You're drawing 10,000 pixels to the screen 60 times a second.
Drawing individual pixels is surprisingly slow this way. You're making 10,000 calls to whatever is drawing your screen in under 1/60th of a second.
First: use al_put_pixel(). The difference is al_draw_pixel uses current blender and transformation settings. If you're just trying to put pixels use that.
Second: al_lock_bitmap() your target bitmap before you start drawing the pixels then al_unlock_bitmap() it when you're finished. That holds off all drawing to that until it's unlocked, so it can do it in one batch (theoretically anyway).
Now, the collision is much more complicated: you're testing 10,000 objects against 9,999 other objects. That's 99,990,000 tests I think.
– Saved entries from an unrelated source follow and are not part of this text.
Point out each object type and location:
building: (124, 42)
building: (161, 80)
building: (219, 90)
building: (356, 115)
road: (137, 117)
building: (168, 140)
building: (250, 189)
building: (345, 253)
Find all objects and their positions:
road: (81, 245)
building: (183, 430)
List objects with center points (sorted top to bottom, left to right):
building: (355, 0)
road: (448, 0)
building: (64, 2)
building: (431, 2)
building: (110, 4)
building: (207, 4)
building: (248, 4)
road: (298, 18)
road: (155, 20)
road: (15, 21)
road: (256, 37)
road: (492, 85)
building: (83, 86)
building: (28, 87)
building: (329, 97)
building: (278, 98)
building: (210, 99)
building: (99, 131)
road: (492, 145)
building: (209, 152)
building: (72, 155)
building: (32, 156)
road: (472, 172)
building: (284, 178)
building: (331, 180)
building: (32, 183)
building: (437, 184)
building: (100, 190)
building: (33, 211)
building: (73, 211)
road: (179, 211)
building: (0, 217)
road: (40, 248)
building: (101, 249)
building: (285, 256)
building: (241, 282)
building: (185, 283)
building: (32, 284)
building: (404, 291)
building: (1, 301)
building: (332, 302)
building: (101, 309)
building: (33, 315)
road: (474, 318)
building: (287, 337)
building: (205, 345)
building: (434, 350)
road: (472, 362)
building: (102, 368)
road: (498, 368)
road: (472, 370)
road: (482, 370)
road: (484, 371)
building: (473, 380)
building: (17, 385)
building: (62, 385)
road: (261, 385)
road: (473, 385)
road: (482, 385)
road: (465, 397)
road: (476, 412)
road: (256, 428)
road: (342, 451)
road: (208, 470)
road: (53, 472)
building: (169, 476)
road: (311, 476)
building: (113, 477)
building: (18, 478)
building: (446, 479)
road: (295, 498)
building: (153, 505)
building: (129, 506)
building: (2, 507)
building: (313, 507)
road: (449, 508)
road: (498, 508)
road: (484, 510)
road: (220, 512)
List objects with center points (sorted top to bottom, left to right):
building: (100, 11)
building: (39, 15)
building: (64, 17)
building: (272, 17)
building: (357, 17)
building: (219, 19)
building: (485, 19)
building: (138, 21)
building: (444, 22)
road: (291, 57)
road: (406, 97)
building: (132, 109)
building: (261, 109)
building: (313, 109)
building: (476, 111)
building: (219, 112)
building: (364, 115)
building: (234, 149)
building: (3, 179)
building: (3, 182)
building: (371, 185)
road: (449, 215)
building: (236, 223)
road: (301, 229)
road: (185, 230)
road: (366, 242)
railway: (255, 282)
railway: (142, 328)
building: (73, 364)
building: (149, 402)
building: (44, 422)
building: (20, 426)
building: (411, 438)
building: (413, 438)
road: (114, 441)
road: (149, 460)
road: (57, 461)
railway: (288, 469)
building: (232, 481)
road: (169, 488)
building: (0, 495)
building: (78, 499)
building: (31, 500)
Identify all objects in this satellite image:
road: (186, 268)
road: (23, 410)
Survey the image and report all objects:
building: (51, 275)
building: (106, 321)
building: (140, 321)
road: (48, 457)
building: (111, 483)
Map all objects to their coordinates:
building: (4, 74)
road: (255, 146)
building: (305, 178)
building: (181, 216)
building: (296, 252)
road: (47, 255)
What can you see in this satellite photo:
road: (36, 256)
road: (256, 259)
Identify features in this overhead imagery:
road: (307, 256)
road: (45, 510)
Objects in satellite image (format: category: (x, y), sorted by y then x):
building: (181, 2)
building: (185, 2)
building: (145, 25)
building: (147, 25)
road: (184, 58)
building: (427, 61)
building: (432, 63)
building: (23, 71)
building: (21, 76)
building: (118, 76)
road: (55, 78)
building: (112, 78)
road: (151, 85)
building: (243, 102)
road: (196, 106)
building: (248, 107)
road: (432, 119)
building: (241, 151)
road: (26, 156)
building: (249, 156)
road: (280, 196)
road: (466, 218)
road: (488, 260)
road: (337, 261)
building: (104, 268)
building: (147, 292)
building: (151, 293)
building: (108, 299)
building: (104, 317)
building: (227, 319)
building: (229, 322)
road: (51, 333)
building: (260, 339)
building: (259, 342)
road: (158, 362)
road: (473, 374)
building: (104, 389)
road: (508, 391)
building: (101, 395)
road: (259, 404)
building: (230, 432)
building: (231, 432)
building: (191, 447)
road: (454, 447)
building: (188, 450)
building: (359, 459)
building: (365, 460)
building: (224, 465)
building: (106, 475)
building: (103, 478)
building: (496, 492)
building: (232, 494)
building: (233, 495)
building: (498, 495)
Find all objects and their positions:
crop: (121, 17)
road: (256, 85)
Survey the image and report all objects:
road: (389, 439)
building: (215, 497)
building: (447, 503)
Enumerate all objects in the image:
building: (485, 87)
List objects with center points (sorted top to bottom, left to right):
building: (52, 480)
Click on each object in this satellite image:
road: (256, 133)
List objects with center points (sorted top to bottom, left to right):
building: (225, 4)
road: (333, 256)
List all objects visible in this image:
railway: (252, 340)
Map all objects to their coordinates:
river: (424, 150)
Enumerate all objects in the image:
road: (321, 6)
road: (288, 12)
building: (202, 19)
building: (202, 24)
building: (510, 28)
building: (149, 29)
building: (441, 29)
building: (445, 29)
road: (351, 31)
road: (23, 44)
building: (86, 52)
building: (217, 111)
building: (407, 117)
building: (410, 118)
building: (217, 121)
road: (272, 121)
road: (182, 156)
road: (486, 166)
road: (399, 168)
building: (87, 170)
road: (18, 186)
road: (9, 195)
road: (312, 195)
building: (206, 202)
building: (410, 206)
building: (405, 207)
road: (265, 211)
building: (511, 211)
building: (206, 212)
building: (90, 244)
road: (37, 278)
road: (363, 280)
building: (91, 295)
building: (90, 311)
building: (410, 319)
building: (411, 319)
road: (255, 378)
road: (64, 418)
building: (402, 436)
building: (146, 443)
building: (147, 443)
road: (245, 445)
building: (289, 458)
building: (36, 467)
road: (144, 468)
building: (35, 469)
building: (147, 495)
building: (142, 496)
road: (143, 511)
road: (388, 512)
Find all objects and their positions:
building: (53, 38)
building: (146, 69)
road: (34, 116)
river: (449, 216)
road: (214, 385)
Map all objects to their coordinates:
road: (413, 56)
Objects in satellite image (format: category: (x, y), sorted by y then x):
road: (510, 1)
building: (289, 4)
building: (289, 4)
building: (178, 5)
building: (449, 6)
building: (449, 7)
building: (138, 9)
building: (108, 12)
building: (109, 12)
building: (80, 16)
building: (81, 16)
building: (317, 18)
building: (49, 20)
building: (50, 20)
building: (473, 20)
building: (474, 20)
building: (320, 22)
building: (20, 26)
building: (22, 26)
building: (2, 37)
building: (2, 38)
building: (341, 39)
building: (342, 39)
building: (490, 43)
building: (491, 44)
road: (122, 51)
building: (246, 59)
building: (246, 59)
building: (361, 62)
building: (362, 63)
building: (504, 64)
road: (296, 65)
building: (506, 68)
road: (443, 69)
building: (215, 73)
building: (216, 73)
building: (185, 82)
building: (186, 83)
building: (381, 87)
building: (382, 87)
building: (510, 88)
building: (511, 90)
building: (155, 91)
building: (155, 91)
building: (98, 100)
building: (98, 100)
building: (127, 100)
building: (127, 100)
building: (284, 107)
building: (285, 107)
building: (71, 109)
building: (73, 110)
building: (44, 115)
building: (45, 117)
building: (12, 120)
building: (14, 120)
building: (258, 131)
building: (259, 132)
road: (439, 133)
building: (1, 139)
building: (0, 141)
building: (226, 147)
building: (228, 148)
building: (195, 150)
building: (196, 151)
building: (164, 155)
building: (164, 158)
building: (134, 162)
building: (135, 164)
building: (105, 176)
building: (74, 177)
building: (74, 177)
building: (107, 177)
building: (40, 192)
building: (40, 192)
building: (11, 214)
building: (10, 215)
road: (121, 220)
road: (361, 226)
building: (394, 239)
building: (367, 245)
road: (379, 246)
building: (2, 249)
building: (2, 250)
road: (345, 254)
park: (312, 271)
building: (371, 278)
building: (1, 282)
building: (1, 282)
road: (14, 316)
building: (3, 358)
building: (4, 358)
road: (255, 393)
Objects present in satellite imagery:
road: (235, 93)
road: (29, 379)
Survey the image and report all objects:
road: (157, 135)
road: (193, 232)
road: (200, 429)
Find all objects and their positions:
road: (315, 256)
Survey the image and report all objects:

If all you're doing is stopping the sand from falling when it encounters more sand, instead consider just testing the next pixel it might move to to see if it's sand colored. al_get_pixel, but be sure to lock the bitmap before you start this process for the same reason.
If you're going to reuse that color, I would instead draw all the sand to a "sand bitmap" that is clear other than sand, then draw that to the buffer.
This is from my experience, maybe try that and see if anyone comes along to tell you otherwise.